The banks actually gave this non-Blockchain blockchain a name: Distributed Ledger Technology. And it’s pretty much what SWIFT already does.

Verdict: Do banks need Blockchain? Nah. They want a cheaper alternative to SWIFT.

Supply-chain management

Blockchain technology is going to revolutionise the supply-chain management (SCM) industry, we’re told. BHP Billiton was one of the first large companies to announce in 2016 that they were implementing Blockchain for their core sample supply chain. We’ve heard similar stories about the diamond industry.

Whether you think a proof-of-work Blockchain makes sense for SCM is really secondary to the challenge of The Oracle problem: blockchains are brilliant at letting you know when data in the system has been compromised. But they have zero sense whether that data is true or not.

The Oracle problem arises whenever you need to bring the concept of truth, or providence from the real world into a trustless system like Blockchain. How does the core sample data get onto the blockchain ledger? Does a guy type it in? Does he never make mistakes? Can he be bribed to type in something else? If it’s a totally automated system, can it fail? Be hacked?

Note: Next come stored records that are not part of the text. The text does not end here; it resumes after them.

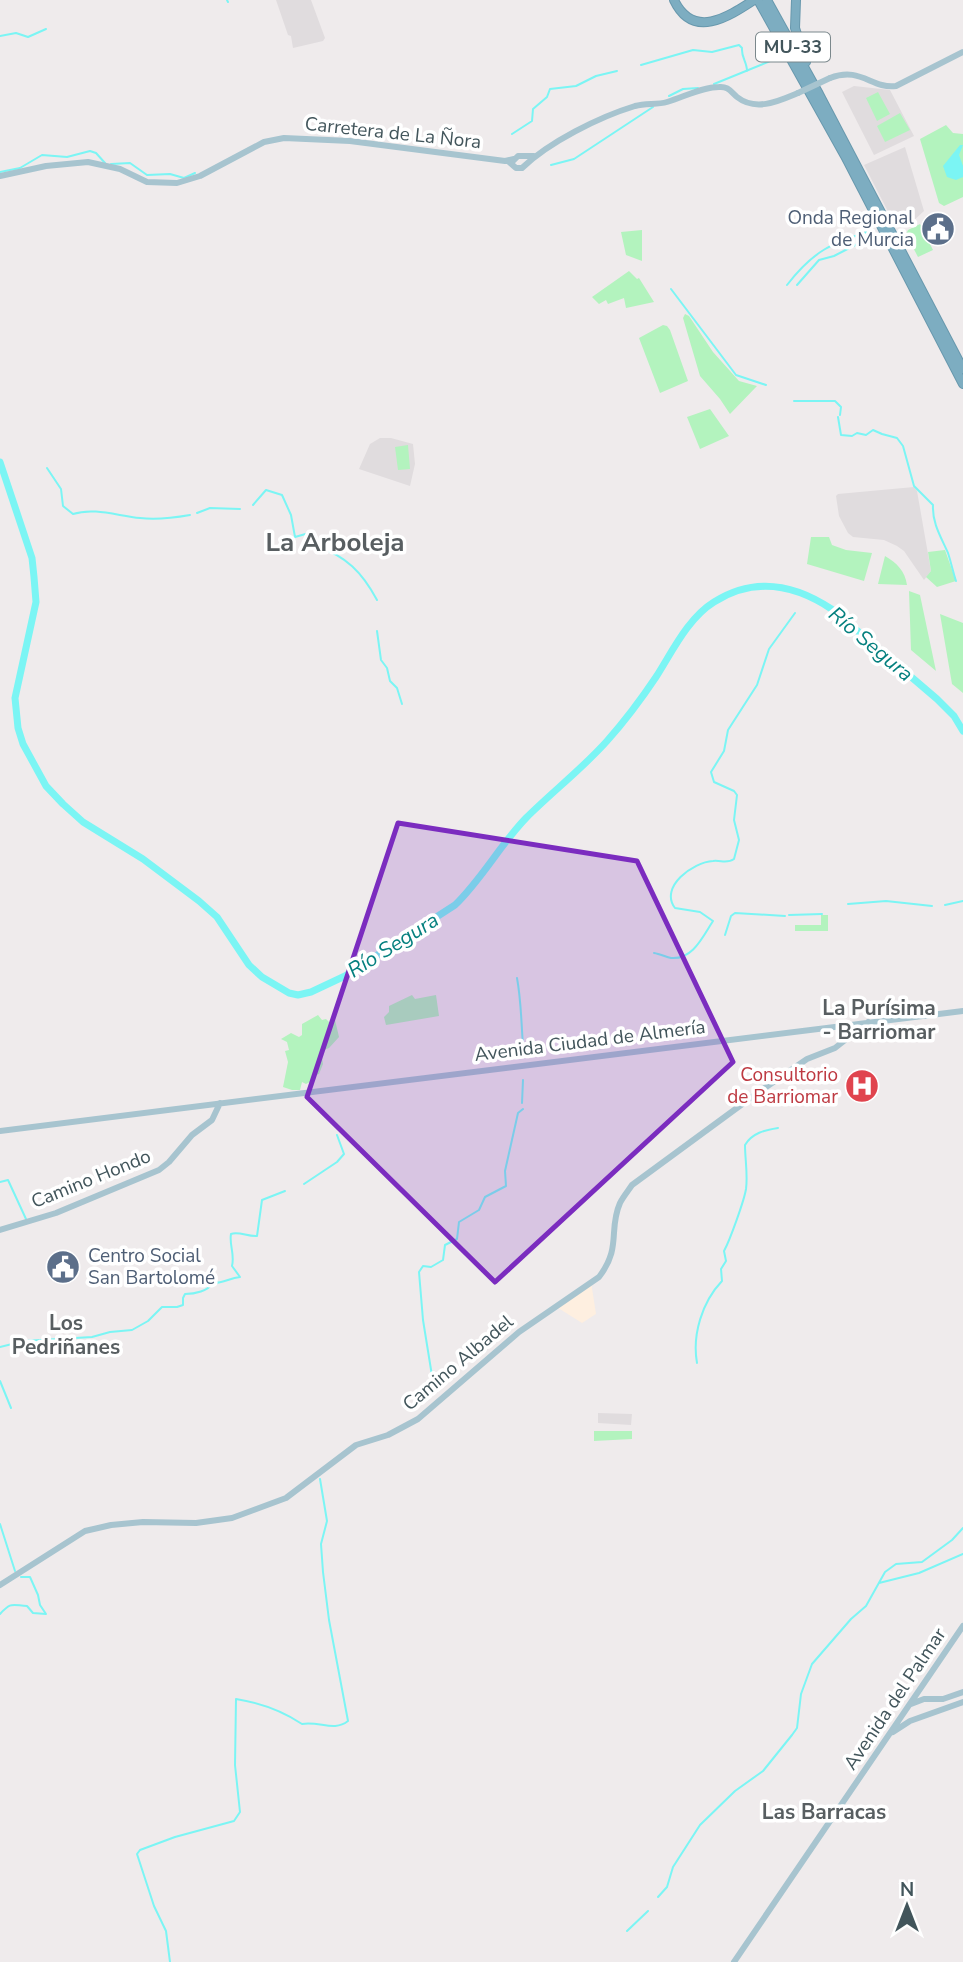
<svg xmlns="http://www.w3.org/2000/svg" width="963" height="1962" viewBox="0 0 963 1962" font-family="'Nunito Sans',sans-serif">
<rect width="100%" height="100%" fill="#efebec"/>
<path fill="#feefe0" d="M591,1282L596,1314L582,1323L555,1306Z"/>
<path fill="#e0dcde" d="M276,0H311L325,38L323,41L293,48L291,36L288,35Z
M854,86L890,90L914,136L874,155L842,92Z
M905,147L924,211L911,223L896,227L864,165Z
M380,438H391L413,444L415,464L410,486L359,469L370,444Z
M914,487L917,491L931,571L924,580L904,551L897,546L884,540L853,537L848,533L839,516L836,496L838,494Z
M598,1413L632,1414L631,1425L598,1423Z"/>
<path fill="#b3f3be" d="M878,92L890,114L877,121L866,98Z
M900,113L910,130L885,142L877,126Z
M946,125L953,133L963,134V197L944,206L939,203L920,139Z
M920,224L933,250L918,257L906,234L908,230Z
M642,230V261L626,255L621,232Z
M629,271L637,279L639,278L654,302L626,308L624,298L608,304L606,300L599,304L592,297Z
M685,314L689,316L713,352L739,381L757,386L730,414L720,399L700,376L683,318Z
M663,325L667,326L670,330L688,381L660,393L639,338Z
M710,409L729,436L700,449L687,417Z
M408,445L410,469L398,470L395,447Z
M811,537H829L832,545L846,550L872,553L864,581L807,564Z
M945,550L956,581L937,587L926,577L931,571L928,552Z
M885,556C897,563 905,571 907,585L878,584Z
M909,591L920,595L936,671L911,650Z
M940,614L963,623V693L952,684Z
M821,915H828V931H795V925H821Z
M412,995L415,999L436,995L439,1016L386,1025L384,1017L389,1012V1006Z
M318,1015L322,1020L326,1019L330,1023L335,1020L339,1037L329,1048L321,1051L323,1064L319,1074L313,1076L312,1081L306,1084L302,1082L300,1090H292L283,1087L288,1062L285,1051L289,1050L287,1042L281,1039L291,1033L299,1037L302,1035V1024Z
M594,1431H632V1439L594,1441Z"/>
<path fill="#7bf5f4" d="M960,145H963L959,155L963,166V177L956,180L947,177L943,166Z"/>
<g fill="none" stroke-linecap="round" stroke-linejoin="round">
<path stroke="#7bf5f4" stroke-width="2" d="M227,0L228,2
M0,36L16,33L28,37L46,29
M641,65L693,50L712,52L739,45L742,48C741,57 747,62 747,71
M714,84L780,57
M669,96L683,89L698,88
M512,134L532,121L533,109L547,97L550,89L576,86L596,76L617,71
M111,164L130,163L147,175L170,174L184,178L195,173
M551,165L574,159L653,107
M0,172L20,168L42,155L67,157L90,151L96,153L105,163
M787,285C814,250 832,243 873,230
M797,285L819,260L834,256L875,235
M671,289L736,375L766,385
M794,401H835L841,407L840,415
M838,417L841,435L852,436L857,433L866,435L873,430L882,434L897,438L903,446L914,486L933,505C932,523 941,537 948,553C951,562 953,572 956,581
M47,468L61,489L63,506L73,514C94,507 118,516 140,518C157,520 173,518 190,515
M253,505L266,490L282,495L291,515L295,537L309,533L316,546C346,556 362,572 377,600
M197,513L210,508L240,509
M377,631L381,660L387,668L390,681L397,688L402,704
M848,904L886,901L932,906
M945,905L963,901
M789,915L822,914
M725,935L731,916L735,913L785,916
M654,953C660,954 666,957 671,958C693,960 703,936 713,921L700,912L675,908C659,887 693,862 713,861C721,860 727,864 734,859L739,840L734,820L737,795L734,791L714,782L711,772L724,751L728,730L757,685L769,649L795,613
M517,978C522,1005 521,1029 524,1056
M522,1103L523,1080
M0,1182L8,1180L26,1219
M304,1184L337,1162L344,1154L337,1135
M0,1347L24,1341L92,1337L110,1332L132,1330L148,1321L162,1307H177L183,1305V1298L185,1294C195,1294 208,1291 213,1283C225,1283 229,1278 240,1277L232,1266C235,1254 229,1245 231,1234C239,1231 248,1237 257,1236L262,1200L285,1191
M697,1363C692,1335 702,1302 722,1281L721,1269L726,1261L724,1251C730,1240 744,1201 746,1189C748,1175 745,1159 745,1145C752,1133 765,1130 778,1128
M0,1381L11,1408
M433,1382L423,1320L419,1272L423,1266L431,1267L443,1260L445,1245L457,1239L459,1222L479,1210L485,1197L506,1186L505,1171L518,1113L523,1109
M0,1524L15,1571
M879,1583L919,1573L963,1554
M0,1614C11,1602 11,1605 27,1606L33,1613L46,1614L40,1605L38,1595L30,1577H21
M658,1897L667,1887L673,1867L700,1825L735,1791L763,1771L792,1735L797,1728L801,1694L812,1664L851,1619L866,1606L885,1572L896,1564L922,1562L952,1540L963,1528
M627,1931L648,1911
M170,1962L166,1931L154,1906L137,1854L140,1850L175,1837L234,1821L240,1812L235,1765L236,1699C261,1703 281,1710 302,1724C320,1721 334,1732 348,1721L329,1620L323,1572L321,1544L327,1521L320,1479"/>
<path stroke="#7bf5f4" stroke-width="7" d="M0,462L32,558L34,577L36,602L15,698L18,728L23,744L46,786L63,804L83,822L143,859L199,901L217,917L249,965L262,977L289,993L298,995L311,992L345,976L455,905C482,879 500,845 526,818C552,792 582,769 607,741C623,723 642,698 656,677C672,652 688,618 714,602C755,576 796,585 833,610L937,699L954,716L963,731"/>
<g stroke="#6898ad" stroke-width="10">
<path id="highway" d="M674,0C693,40 728,17 754,0
M758,0L845,156L963,384
M767,0L819,94L963,369
M796,0L795,28L806,62"/>
</g>
<path stroke="#a7c4cf" stroke-width="6" d="M830,78C861,66 871,89 896,86L963,52
M508,161L516,168H522C549,142 599,117 635,106C646,103 657,105 667,102C684,97 702,87 719,87C728,86 731,92 737,97C756,112 779,101 798,93
M513,161L518,156H534
M0,176L46,166L88,162L120,169L147,182L177,183L200,176L264,142L284,138L350,141L505,161L514,159
M0,1131L963,1011
M0,1230L56,1213L159,1170L169,1162L192,1135L212,1120L220,1103
M0,1585L85,1531L111,1525L143,1522L196,1523L232,1518L286,1498L356,1445L388,1435L418,1419L519,1332L599,1277C622,1247 608,1230 620,1203C623,1197 628,1191 632,1185L756,1094L807,1059L835,1048L868,1022
M911,1704L924,1699H943L963,1692
M893,1732L910,1721L963,1702
M734,1962L963,1626"/>
<use href="#highway" stroke="#7dadc1" stroke-width="8"/>
<path stroke="#a7c4cf" stroke-width="6" d="M798,93L830,78"/>
</g>
<path fill="#7b2cbf" fill-opacity="0.2" stroke="#7b2cbf" stroke-width="5" stroke-linejoin="round" d="M398,823L637,861L733,1062L495,1282L307,1097Z"/>
<defs>
<g id="civic-disc" transform="scale(1.75)"><circle r="9.5" fill="#5c6f8a" stroke="#fff"/><path d="M-.6-6.5H3V-4.5H.6V-3L4-1V1h2V6H-6V1h2V-1L-.6-3ZM-1.2 2.5V6h2.4V2.5Z" fill="#fff"/></g>
<g id="hospital-disc" transform="scale(1.75)"><circle r="9.5" fill="#e0444e" stroke="#fff"/><path d="M-5-5h3v3.5h4V-5h3V5h-3V1.5h-4V5h-3Z" fill="#fff"/></g>
</defs>
<g fill-rule="evenodd">
<use href="#civic-disc" x="938" y="229"/>
<use href="#hospital-disc" x="862" y="1086"/>
<use href="#civic-disc" x="63" y="1267"/>
</g>
<g text-anchor="middle" dominant-baseline="central" stroke-width="7" stroke-linejoin="round" paint-order="stroke">
<rect fill="#fff" stroke="#7b888c" stroke-width="2" x="756" y="32.5" width="74" height="29" rx="5"/>
<g font-size="18" font-weight="bold" fill="#42555b">
<text x="793" y="47">MU-33</text>
</g>
<g font-size="19" fill="#42555b" stroke="#fff">
<text transform="translate(393 133) rotate(6)">Carretera de La Ñora</text>
<text transform="translate(590 1041) rotate(-7)">Avenida Ciudad de Almería</text>
<text transform="translate(91 1179) rotate(-22)">Camino Hondo</text>
<text transform="translate(458 1363) rotate(-40)">Camino Albadel</text>
<text transform="translate(895 1699) rotate(-56)">Avenida del Palmar</text>
</g>
<g font-size="19" fill="#4e5e75" stroke="#fff" text-anchor="end">
<text x="914" y="218">Onda Regional<tspan x="914" dy="22">de Murcia</tspan></text>
<text x="88" y="1256" text-anchor="start">Centro Social<tspan x="88" dy="22">San Bartolomé</tspan></text>
</g>
<g font-size="19" fill="#be3a42" stroke="#fff" text-anchor="end">
<text x="838" y="1075">Consultorio<tspan x="838" dy="22">de Barriomar</tspan></text>
</g>
<g font-size="21" font-style="italic" fill="#05807f" stroke="#fff">
<text transform="translate(871 644) rotate(40)">Río Segura</text>
<text transform="translate(393 945) rotate(-32)">Río Segura</text>
</g>
<g font-size="21" font-weight="bold" fill="#585e61" stroke="#fff">
<text x="879" y="1008">La Purísima<tspan x="879" dy="24">- Barriomar</tspan></text>
<text x="66" y="1323">Los<tspan x="66" dy="24">Pedriñanes</tspan></text>
<text x="824" y="1812">Las Barracas</text>
</g>
<g font-size="26" font-weight="bold" fill="#585e61" stroke="#fff">
<text x="335" y="542">La Arboleja</text>
</g>
</g>
<g transform="translate(907 1906)" stroke="#ffffff" stroke-width="5" paint-order="stroke">
<path d="M0-5L12 26L0 18L-12 26Z" fill="#42555b"/>
<text y="-10" font-size="19" font-weight="bold" text-anchor="middle" fill="#42555b">N</text>
</g>
</svg>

Maybe we solve this by having two systems running and we compare the results. Or three. Or four. Now we have the problem of having to ship our samples to different labs around the world and be sure they weren’t tampered with in transit. If only we had a blockchain-based SCM system to secure our blockchain-based SCM system …

Verdict: The Oracle problem is really hard, and torpedos a lot of tangible good-based blockchain proposals.

So, back to our original question: do you need a blockchain? Ultimately, the future of blockchain applications (beyond money) lies in whether the benefits of having a decentralised, public record secured by proof-of-work outweighs its costs. There are plenty of really encouraging use cases emerging – think ticketing, for example, or trading in any digital assets. But for most industries, the jury’s still out.